Although the inventors should not be held to a particular theory of operation, it is believed that the structure of FIGS. 4 and 5 represents a controlled or non-homogeneous distribution of secondary fibers meltblown fibers within the matrix of meltblown fibers as described above. While the distribution of secondary fibers within the meltblown fiber matrix does not appear to follow a precise gradient pattern, a cross-section of the structure does appear to exhibit increasing concentrations of meltblown fibers approaching its exterior surfaces and decreasing concentrations of meltblown fibers approaching its interior portions. This distribution is believed to be especially advantageous because, although the concentration of meltblown fibers in the inner portions of the structure is reduced, sufficient amounts of meltblown fibers are still present so that the nonwoven structure has many of the desirable strength and integrity characteristics of a generally homogenous structure while also providing desirable abrasion resistance properties due to the presence of high concentrations of meltblown fibers adjacent the exterior surfaces of the structure.

FIG. 6 is a 20.7X (linear magnification) photomicrograph of an exemplary homogenous fibrous nonwoven composite structure.

FIG. 7 is a 67.3X (linear magnification) photomicrograph of the exemplary homogenous nonwoven composite structure shown in FIG. 6. The composite structure shown in FIGS. 6 and 7 is a substantially homogenous mixture of meltblown polypropylene fibers and wood pulp. The homogenous mixture is an example of the type of material typically produced utilizing conventional techniques for making fibrous nonwoven composite webs. As is evident from FIGS. 6 and 7, meltblown fibers and wood pulp are uniformly distributed throughout all sections of the composite structure. The distribution of meltblown fibers is substantially the same adjacent the exterior surfaces of the structure as in its interior portions.

FIG. 8 is a 20.7X (linear magnification) photomicrograph of an exemplary layered fibrous nonwoven composite structure. FIG. 9 is a 67.3X (linear magnification) photomicrograph of the exemplary layered fibrous nonwoven composite structure shown in FIG. 8. The composite structure shown in FIGS. 8 and 9 contains discrete layers of meltblown polypropylene fibers sandwiching a discrete layer of wood pulp. The photomicrographs show that meltblown fibers are substantially absent from the inner portion of the layered composite structure.

EXAMPLES

Tensile strength and elongation measurements of samples were made utilizing an Instron Model 1122 Universal Test Instrument in accordance with Method 5100 of Federal Test Method Standard No. 191A. Tensile strength refers to the maximum load or force (i.e., peak load) encountered while elongating the sample to break. Measurements of peak load were made in the machine and cross-machine directions for wet samples. The results are expressed in units of force (pounds) for samples that measured 1 inch wide by 6 inches long.

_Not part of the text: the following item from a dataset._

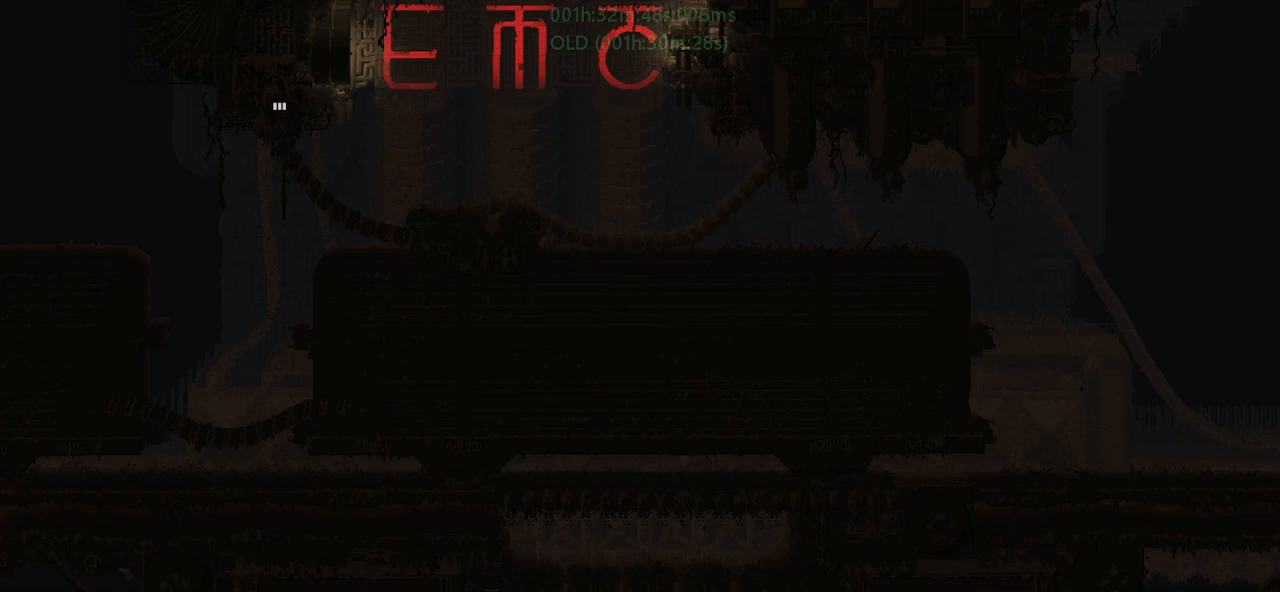
{"keys": ["down"], "events": []}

Trapezoidal tear strengths of samples were measured in accordance with ASTM Standard Test D 1117-14 except that the tearing load is calculated as an average of the first and the highest peak loads rather than an average of the lowest and highest peak loads.

Particles and fibers shed from sample fabrics were measured by a Climet Lint test in accordance with INDA Standard Test 160.0-83 except that the sample size is 6 inch by 6 inch instead of 7 inch by 8 inch.

Water absorption capacities of samples were measured in accordance with Federal Specification No. UU-T-595C on industrial and institutional towels and wiping papers. The absorptive capacity refers to the capacity of a material to absorb liquid over a period of time and is related to the total amount of liquid held by a material at its point of saturation. Absorptive capacity is determined by measuring the increase in the weight of a material sample resulting from the absorption of a liquid. Absorptive capacity may be expressed, in percent, as the weight of liquid absorbed divided by the weight of the sample by the following equation:

Total Absorptive Capacity=(saturated sample weight--sale sample weight)/sample weight]×100.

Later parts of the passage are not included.